**What you need to do**
From the records below, return every line containing the word "corners".

Circuit design data:
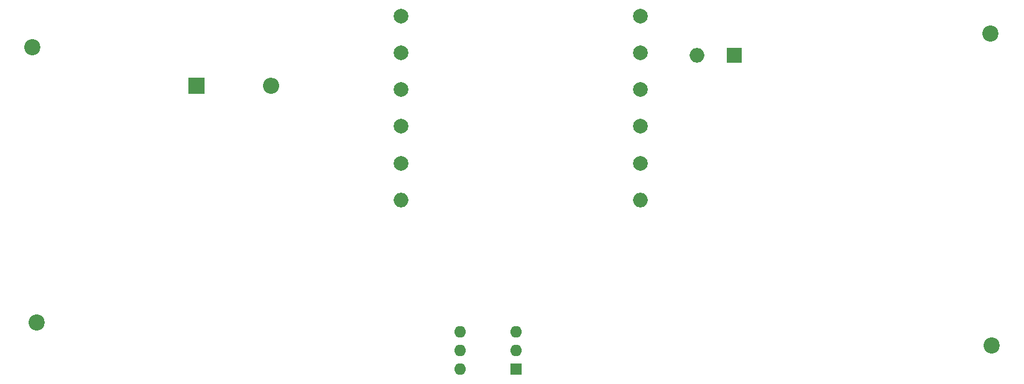
<source format=gbr>
%TF.GenerationSoftware,KiCad,Pcbnew,(6.0.10)*%
%TF.CreationDate,2023-06-11T20:59:40+03:00*%
%TF.ProjectId,flyback,666c7962-6163-46b2-9e6b-696361645f70,rev?*%
%TF.SameCoordinates,Original*%
%TF.FileFunction,Soldermask,Bot*%
%TF.FilePolarity,Negative*%
%FSLAX46Y46*%
G04 Gerber Fmt 4.6, Leading zero omitted, Abs format (unit mm)*
G04 Created by KiCad (PCBNEW (6.0.10)) date 2023-06-11 20:59:40*
%MOMM*%
%LPD*%
G01*
G04 APERTURE LIST*
%ADD10C,2.200000*%
%ADD11R,1.600000X1.600000*%
%ADD12O,1.600000X1.600000*%
%ADD13R,2.200000X2.200000*%
%ADD14O,2.200000X2.200000*%
%ADD15O,2.000000X2.000000*%
%ADD16C,2.000000*%
%ADD17R,2.000000X2.000000*%
G04 APERTURE END LIST*
D10*
%TO.C,H2*%
X105435400Y-75412600D03*
%TD*%
%TO.C,H3*%
X235864400Y-73558400D03*
%TD*%
%TO.C,H4*%
X236016800Y-116052600D03*
%TD*%
D11*
%TO.C,U2*%
X171313000Y-119238000D03*
D12*
X171313000Y-116698000D03*
X171313000Y-114158000D03*
X163693000Y-114158000D03*
X163693000Y-116698000D03*
X163693000Y-119238000D03*
%TD*%
D13*
%TO.C,D1*%
X127733000Y-80626000D03*
D14*
X137893000Y-80626000D03*
%TD*%
D10*
%TO.C,H1*%
X106019600Y-112928400D03*
%TD*%
D15*
%TO.C,T1*%
X155629800Y-96186000D03*
D16*
X155629800Y-91186000D03*
X155629800Y-86186000D03*
X155629800Y-81186000D03*
X155629800Y-76186000D03*
X155629800Y-71186000D03*
X188229800Y-71186000D03*
X188229800Y-76186000D03*
X188229800Y-81186000D03*
X188229800Y-86186000D03*
X188229800Y-91186000D03*
D15*
X188229800Y-96186000D03*
%TD*%
D17*
%TO.C,D2*%
X201041000Y-76510000D03*
D15*
X195961000Y-76510000D03*
%TD*%
M02*

</source>
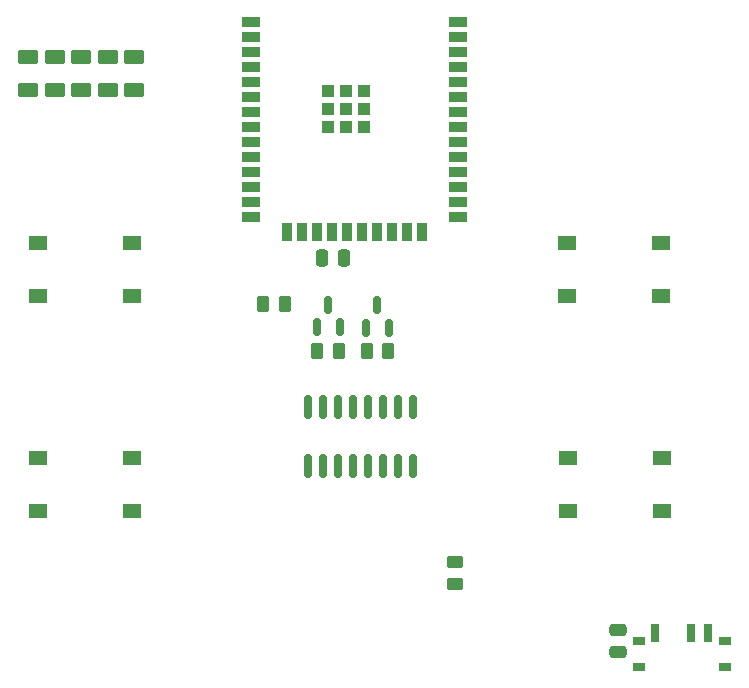
<source format=gbr>
%TF.GenerationSoftware,KiCad,Pcbnew,9.0.0*%
%TF.CreationDate,2025-04-24T22:15:06+07:00*%
%TF.ProjectId,Controll_,436f6e74-726f-46c6-9cbb-2e6b69636164,rev?*%
%TF.SameCoordinates,Original*%
%TF.FileFunction,Paste,Top*%
%TF.FilePolarity,Positive*%
%FSLAX46Y46*%
G04 Gerber Fmt 4.6, Leading zero omitted, Abs format (unit mm)*
G04 Created by KiCad (PCBNEW 9.0.0) date 2025-04-24 22:15:06*
%MOMM*%
%LPD*%
G01*
G04 APERTURE LIST*
G04 Aperture macros list*
%AMRoundRect*
0 Rectangle with rounded corners*
0 $1 Rounding radius*
0 $2 $3 $4 $5 $6 $7 $8 $9 X,Y pos of 4 corners*
0 Add a 4 corners polygon primitive as box body*
4,1,4,$2,$3,$4,$5,$6,$7,$8,$9,$2,$3,0*
0 Add four circle primitives for the rounded corners*
1,1,$1+$1,$2,$3*
1,1,$1+$1,$4,$5*
1,1,$1+$1,$6,$7*
1,1,$1+$1,$8,$9*
0 Add four rect primitives between the rounded corners*
20,1,$1+$1,$2,$3,$4,$5,0*
20,1,$1+$1,$4,$5,$6,$7,0*
20,1,$1+$1,$6,$7,$8,$9,0*
20,1,$1+$1,$8,$9,$2,$3,0*%
G04 Aperture macros list end*
%ADD10R,1.550000X1.300000*%
%ADD11RoundRect,0.250000X0.625000X-0.375000X0.625000X0.375000X-0.625000X0.375000X-0.625000X-0.375000X0*%
%ADD12RoundRect,0.150000X0.150000X-0.587500X0.150000X0.587500X-0.150000X0.587500X-0.150000X-0.587500X0*%
%ADD13RoundRect,0.250000X0.262500X0.450000X-0.262500X0.450000X-0.262500X-0.450000X0.262500X-0.450000X0*%
%ADD14RoundRect,0.250000X-0.250000X-0.475000X0.250000X-0.475000X0.250000X0.475000X-0.250000X0.475000X0*%
%ADD15R,1.500000X0.900000*%
%ADD16R,0.900000X1.500000*%
%ADD17R,1.050000X1.050000*%
%ADD18R,1.000000X0.800000*%
%ADD19R,0.700000X1.500000*%
%ADD20RoundRect,0.250000X-0.475000X0.250000X-0.475000X-0.250000X0.475000X-0.250000X0.475000X0.250000X0*%
%ADD21RoundRect,0.250000X-0.450000X0.262500X-0.450000X-0.262500X0.450000X-0.262500X0.450000X0.262500X0*%
%ADD22RoundRect,0.150000X0.150000X-0.825000X0.150000X0.825000X-0.150000X0.825000X-0.150000X-0.825000X0*%
G04 APERTURE END LIST*
D10*
%TO.C,SW2*%
X111100000Y-94325000D03*
X119060000Y-94325000D03*
X111100000Y-98825000D03*
X119060000Y-98825000D03*
%TD*%
%TO.C,SW3*%
X155920000Y-76150000D03*
X163880000Y-76150000D03*
X155920000Y-80650000D03*
X163880000Y-80650000D03*
%TD*%
D11*
%TO.C,D6*%
X112525000Y-63152500D03*
X112525000Y-60352500D03*
%TD*%
D12*
%TO.C,Q1*%
X134750000Y-83287500D03*
X136650000Y-83287500D03*
X135700000Y-81412500D03*
%TD*%
D11*
%TO.C,D7*%
X114775000Y-63152500D03*
X114775000Y-60352500D03*
%TD*%
D13*
%TO.C,R7*%
X140750000Y-85250000D03*
X138925000Y-85250000D03*
%TD*%
%TO.C,R9*%
X132000000Y-81300000D03*
X130175000Y-81300000D03*
%TD*%
D11*
%TO.C,D9*%
X119275000Y-63152500D03*
X119275000Y-60352500D03*
%TD*%
%TO.C,D8*%
X117025000Y-63152500D03*
X117025000Y-60352500D03*
%TD*%
D10*
%TO.C,SW5*%
X163925000Y-98825000D03*
X155965000Y-98825000D03*
X163925000Y-94325000D03*
X155965000Y-94325000D03*
%TD*%
D11*
%TO.C,D5*%
X110275000Y-63152500D03*
X110275000Y-60352500D03*
%TD*%
D14*
%TO.C,D10*%
X135125000Y-77425000D03*
X137025000Y-77425000D03*
%TD*%
D15*
%TO.C,U5*%
X129155000Y-57410000D03*
X129155000Y-58680000D03*
X129155000Y-59950000D03*
X129155000Y-61220000D03*
X129155000Y-62490000D03*
X129155000Y-63760000D03*
X129155000Y-65030000D03*
X129155000Y-66300000D03*
X129155000Y-67570000D03*
X129155000Y-68840000D03*
X129155000Y-70110000D03*
X129155000Y-71380000D03*
X129155000Y-72650000D03*
X129155000Y-73920000D03*
D16*
X132195000Y-75170000D03*
X133465000Y-75170000D03*
X134735000Y-75170000D03*
X136005000Y-75170000D03*
X137275000Y-75170000D03*
X138545000Y-75170000D03*
X139815000Y-75170000D03*
X141085000Y-75170000D03*
X142355000Y-75170000D03*
X143625000Y-75170000D03*
D15*
X146655000Y-73920000D03*
X146655000Y-72650000D03*
X146655000Y-71380000D03*
X146655000Y-70110000D03*
X146655000Y-68840000D03*
X146655000Y-67570000D03*
X146655000Y-66300000D03*
X146655000Y-65030000D03*
X146655000Y-63760000D03*
X146655000Y-62490000D03*
X146655000Y-61220000D03*
X146655000Y-59950000D03*
X146655000Y-58680000D03*
X146655000Y-57410000D03*
D17*
X135700000Y-63225000D03*
X135700000Y-64750000D03*
X135700000Y-66275000D03*
X137225000Y-63225000D03*
X137225000Y-64750000D03*
X137225000Y-66275000D03*
X138750000Y-63225000D03*
X138750000Y-64750000D03*
X138750000Y-66275000D03*
%TD*%
D18*
%TO.C,SW1*%
X161975000Y-109815000D03*
X161975000Y-112025000D03*
X169275000Y-109815000D03*
X169275000Y-112025000D03*
D19*
X163375000Y-109165000D03*
X166375000Y-109165000D03*
X167875000Y-109165000D03*
%TD*%
D10*
%TO.C,SW4*%
X111100000Y-76125000D03*
X119060000Y-76125000D03*
X111100000Y-80625000D03*
X119060000Y-80625000D03*
%TD*%
D20*
%TO.C,C5*%
X160200000Y-108900000D03*
X160200000Y-110800000D03*
%TD*%
D12*
%TO.C,Q2*%
X138900000Y-83300000D03*
X140800000Y-83300000D03*
X139850000Y-81425000D03*
%TD*%
D21*
%TO.C,R8*%
X146450000Y-103150000D03*
X146450000Y-104975000D03*
%TD*%
D22*
%TO.C,U6*%
X133935000Y-94987500D03*
X135205000Y-94987500D03*
X136475000Y-94987500D03*
X137745000Y-94987500D03*
X139015000Y-94987500D03*
X140285000Y-94987500D03*
X141555000Y-94987500D03*
X142825000Y-94987500D03*
X142825000Y-90037500D03*
X141555000Y-90037500D03*
X140285000Y-90037500D03*
X139015000Y-90037500D03*
X137745000Y-90037500D03*
X136475000Y-90037500D03*
X135205000Y-90037500D03*
X133935000Y-90037500D03*
%TD*%
D13*
%TO.C,R6*%
X136562500Y-85262500D03*
X134737500Y-85262500D03*
%TD*%
M02*

</source>
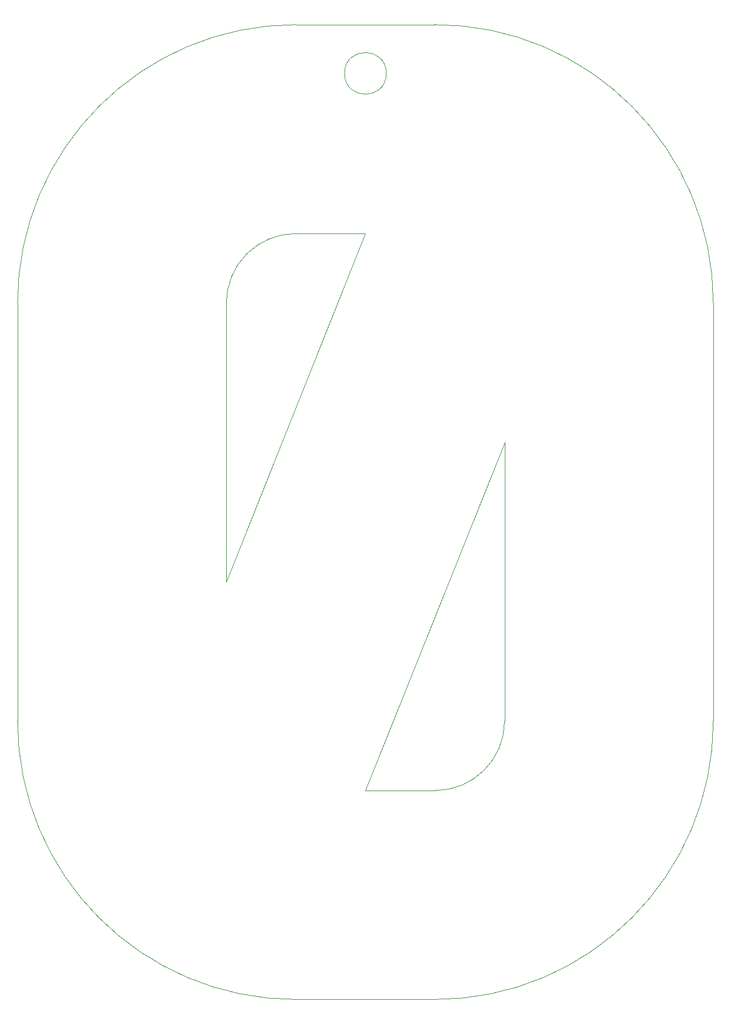
<source format=gm1>
%TF.GenerationSoftware,KiCad,Pcbnew,9.0.1*%
%TF.CreationDate,2025-06-08T19:27:13+02:00*%
%TF.ProjectId,circle-badge,63697263-6c65-42d6-9261-6467652e6b69,1.1*%
%TF.SameCoordinates,PX2faf080PY1c9c380*%
%TF.FileFunction,Profile,NP*%
%FSLAX46Y46*%
G04 Gerber Fmt 4.6, Leading zero omitted, Abs format (unit mm)*
G04 Created by KiCad (PCBNEW 9.0.1) date 2025-06-08 19:27:13*
%MOMM*%
%LPD*%
G01*
G04 APERTURE LIST*
%TA.AperFunction,Profile*%
%ADD10C,0.050000*%
%TD*%
G04 APERTURE END LIST*
D10*
X100000000Y-100000000D02*
G75*
G02*
X60000000Y-140000000I-40000000J0D01*
G01*
X50000000Y-30000000D02*
X30000000Y-80000000D01*
X70000000Y-60000000D02*
X50000000Y-110000000D01*
X53000000Y-7000000D02*
G75*
G02*
X47000000Y-7000000I-3000000J0D01*
G01*
X47000000Y-7000000D02*
G75*
G02*
X53000000Y-7000000I3000000J0D01*
G01*
X70000000Y-60000000D02*
X70000000Y-100000000D01*
X100000000Y-40000000D02*
X100000000Y-100000000D01*
X70000000Y-100000000D02*
G75*
G02*
X60000000Y-110000000I-10000000J0D01*
G01*
X0Y-40000000D02*
G75*
G02*
X40000000Y0I40000000J0D01*
G01*
X60000000Y0D02*
G75*
G02*
X100000000Y-40000000I0J-40000000D01*
G01*
X40000000Y-30000000D02*
X50000000Y-30000000D01*
X60000000Y-140000000D02*
X40000000Y-140000000D01*
X40000000Y-140000000D02*
G75*
G02*
X0Y-100000000I0J40000000D01*
G01*
X60000000Y-110000000D02*
X50000000Y-110000000D01*
X40000000Y0D02*
X60000000Y0D01*
X30000000Y-40000000D02*
G75*
G02*
X40000000Y-30000000I10000000J0D01*
G01*
X30000000Y-40000000D02*
X30000000Y-80000000D01*
X0Y-100000000D02*
X0Y-40000000D01*
M02*

</source>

**Answer section**
0 Rectangle with rounded corners*
0 $2 $3 $4 $5 $6 $7 $8 $9 X,Y pos of 4 corners*
0 Add a 4 corners polygon primitive as box body*
0 Add four circle primitives for the rounded corners*
0 Add four rect primitives between the rounded corners*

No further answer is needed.